Wo ist der zukunftsfähige Weitblick? Welcher politische Entscheidungsträger vermag es, sich aus dem Tagesgeschäft auszuklinken und mit Abstand strategische Überlegungen anzustellen. Ich möchte ein paar Beispiele, die ich für überlegenswert halte, anführen: Was passiert, wenn sich durch die Migranten der jüngeren Zeit womöglich ein (weiteres) Prekariat bildet, das Deutschland absehbar nicht wieder verlassen wird und auch in Zeiten ökonomischer und haushalterischer Krisen finanziert werden muss?

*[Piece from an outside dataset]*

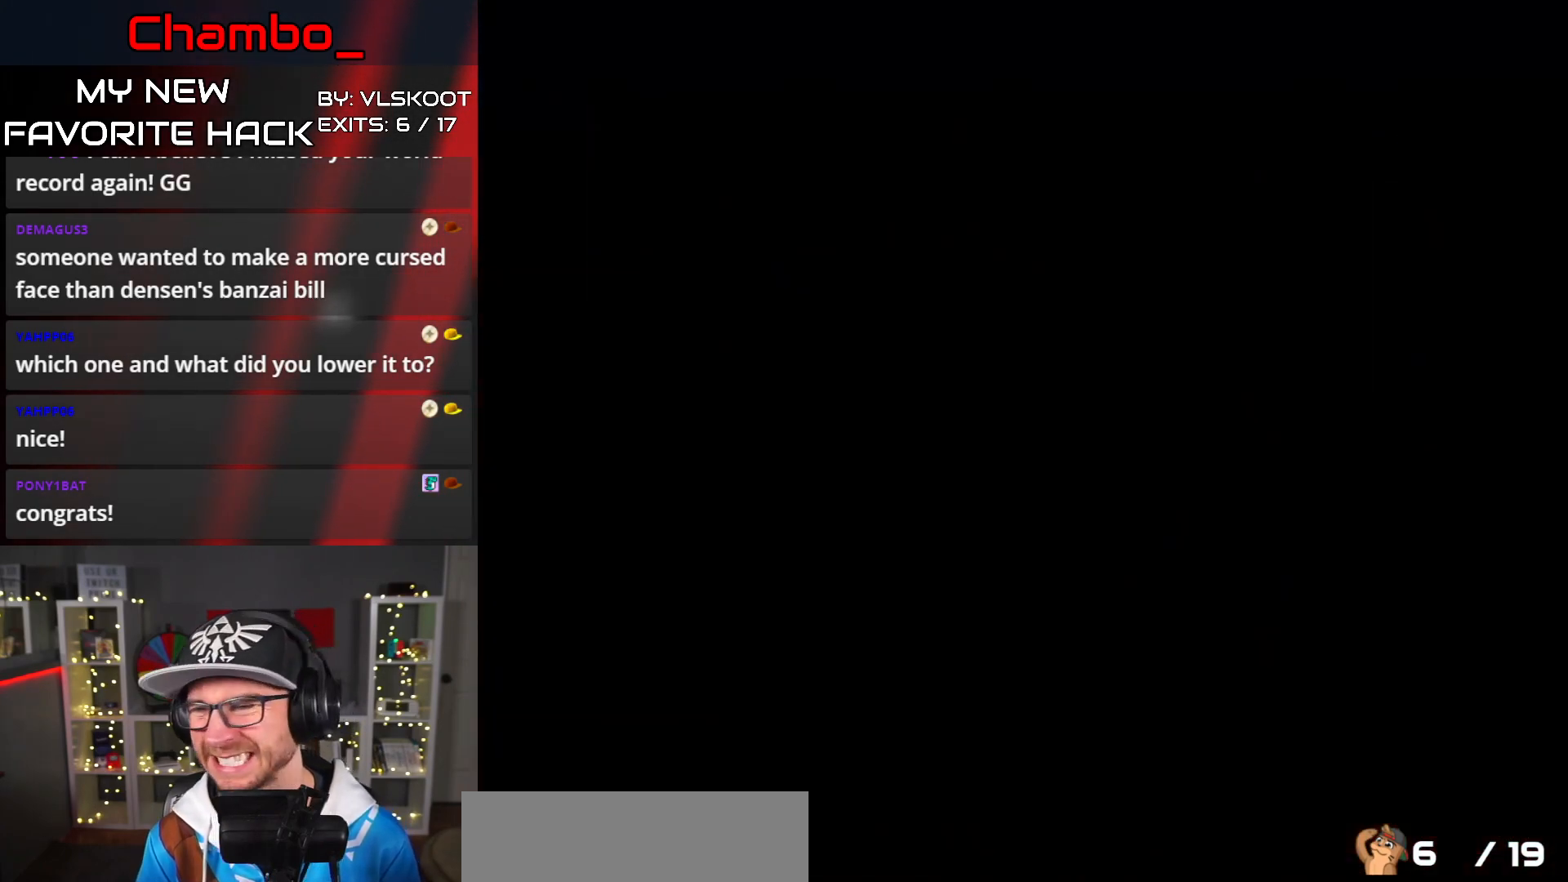
{"dt_ms": 500, "buttons": [], "events": []}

Denken wir daran, dass möglicherweise zunehmender Terror und steigende Kriminalität Unternehmen und „Köpfe“ abhalten können, sich in Deutschland (auch finanziell) zu engagieren? Gibt es bereits Zahlen, dass der Tourismusstandort Deutschland aufgrund der Politik der vergangenen Monate und die daraus resultierenden Konsequenzen Schaden nimmt?
Von diesen (wenigen) genannten strategischen Fragen abgesehen, sind auch Sorgen auf deutlich niedrigerer, praktischerer Ebene denkbar. Warum hat quasi jeder Bürger der Welt, der aktuell nach Deutschland kommt und einen Antrag bei den entsprechenden Behörden auf Aufenthalt und Versorgung stellt, das Recht gegen den entsprechenden Bescheid der Exekutive zu klagen? Handelt es sich um ein Menschen- und nicht Bürgerrecht, dass exekutive Entscheidungen durch eine juristische Entscheidung kassiert, unsere Gerichte gelähmt werden und nach heutigem Bemessen unabsehbare Kosten für den Steuerzahler entstehen?

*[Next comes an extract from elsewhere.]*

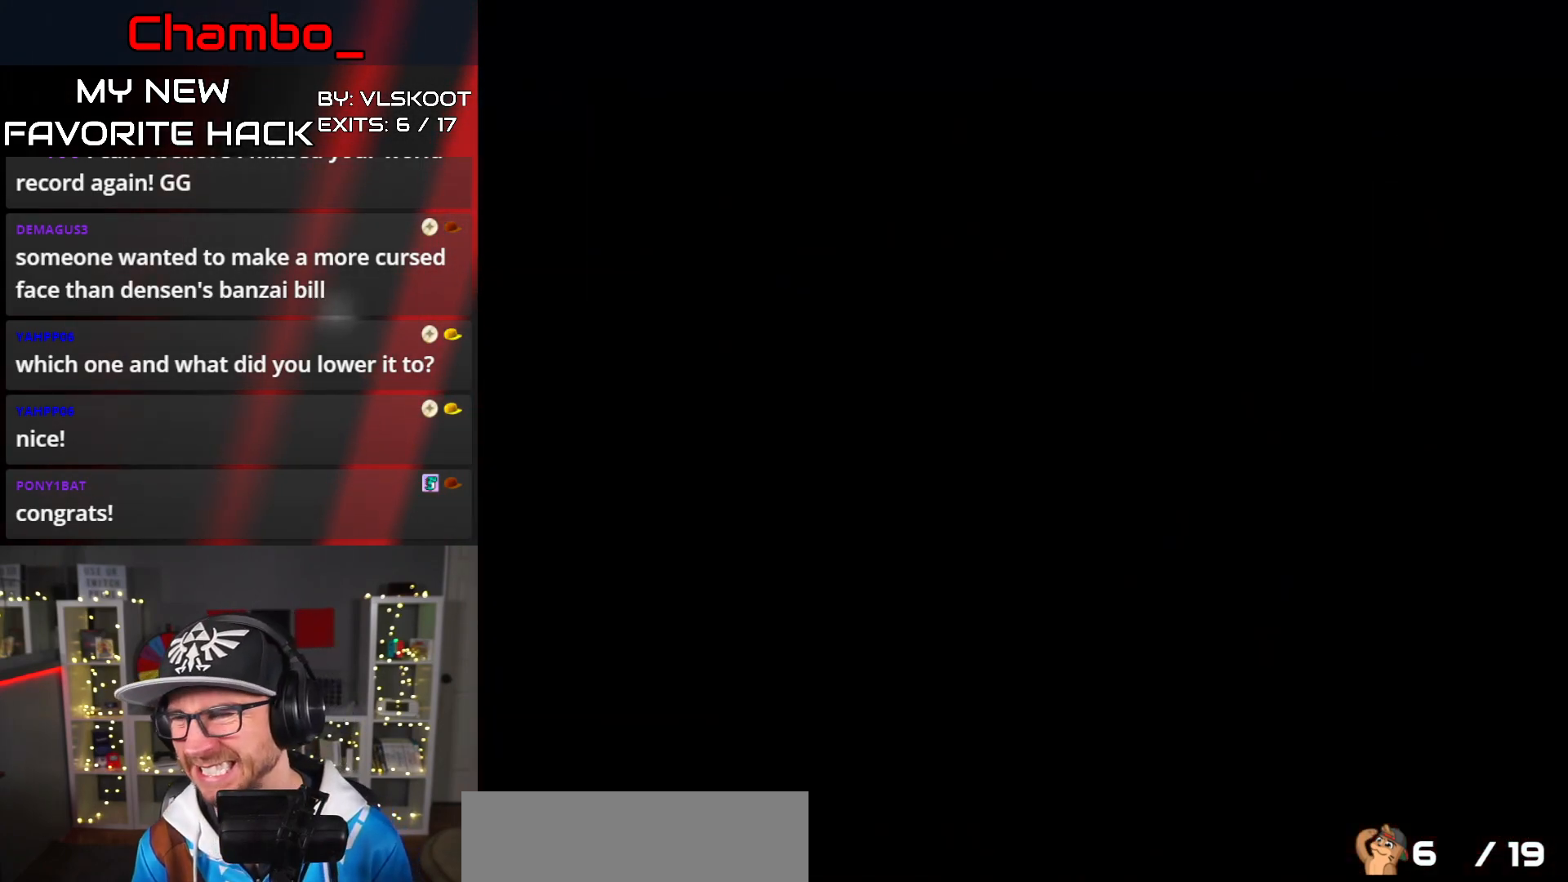
{"dt_ms": 500, "buttons": [], "events": []}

Glaubt der Bundesinnenminister die Zahl, wenn er von Registrierten spricht, oder nimmt er zumindest intern an, dass sich Migranten hier aufhalten könnten, die mangels effektiver Grenzkontrollen und aus welchen Gründen auch immer ohne Erfassung hier leben wollen und auch leben? Wie soll ein Beamter rein praktisch verfahren, wenn ein Antragsteller sagt, er könne aufgrund seiner Homosexualität nicht in seine nordafrikanische Heimat abgeschoben werden? Gibt es diesbezüglich seitens des BAMF etablierte Testverfahren, oder wird in einem solchen Fall schlichtweg Glauben geschenkt, was sich als wirksame Strategie unter den Antragstellern herumsprechen könnte?

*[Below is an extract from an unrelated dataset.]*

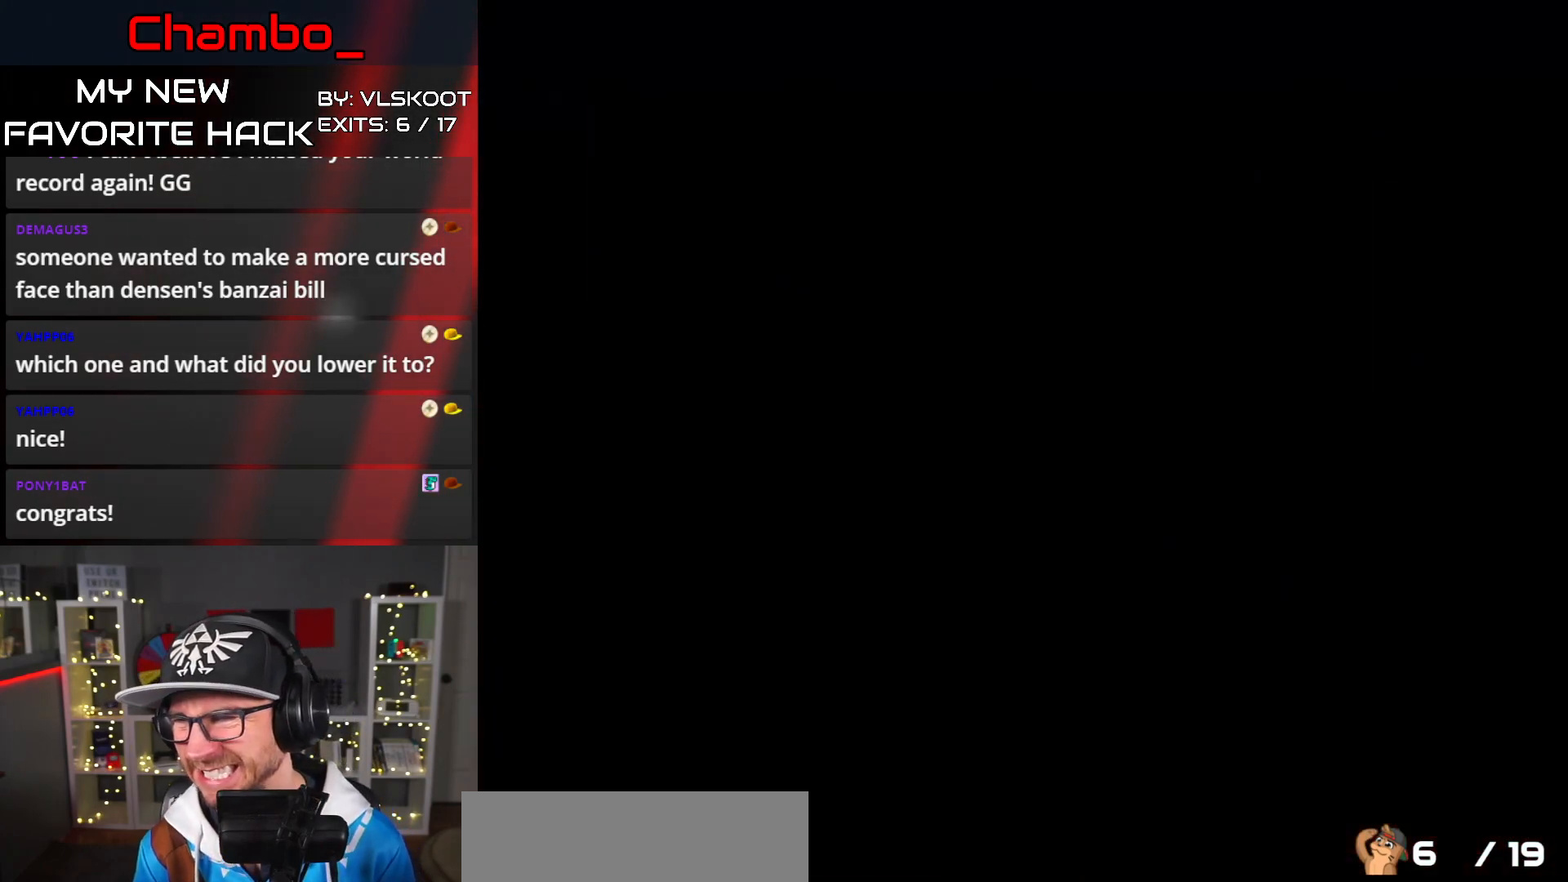
{"dt_ms": 500, "buttons": [], "events": []}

An dieser Stelle komme ich zurück auf meine Gedanken zu Deutschlands Schicksal mit Büro- und Technokraten. In mir herrscht die Furcht, dass wir uns erneut in einer Situation befinden, in der eine Klientel dieses Charakters meint, das Richtige zu tun, jedoch die heutige Lage und mögliche künftige Entwicklung mit furchtbaren und gegebenenfalls unwiderruflichen Konsequenzen vollkommen falsch einschätzt. Deutschland und die Deutschen haben intensive Erfahrung mit politischen Entscheidungen, deren fatale Konsequenzen viel zu spät erkannt wurden. Wie stellen wir im 21. Jahrhundert sicher, dass wir derartige Fehlentscheidungen rechtzeitig erkennen, verhindern und einen anderen Weg einschlagen? Diese Frage richte ich an alle Bürger sowie jeden aktuell und in Zukunft politisch Verantwortlichen. Ich hoffe, es ist noch nicht zu spät.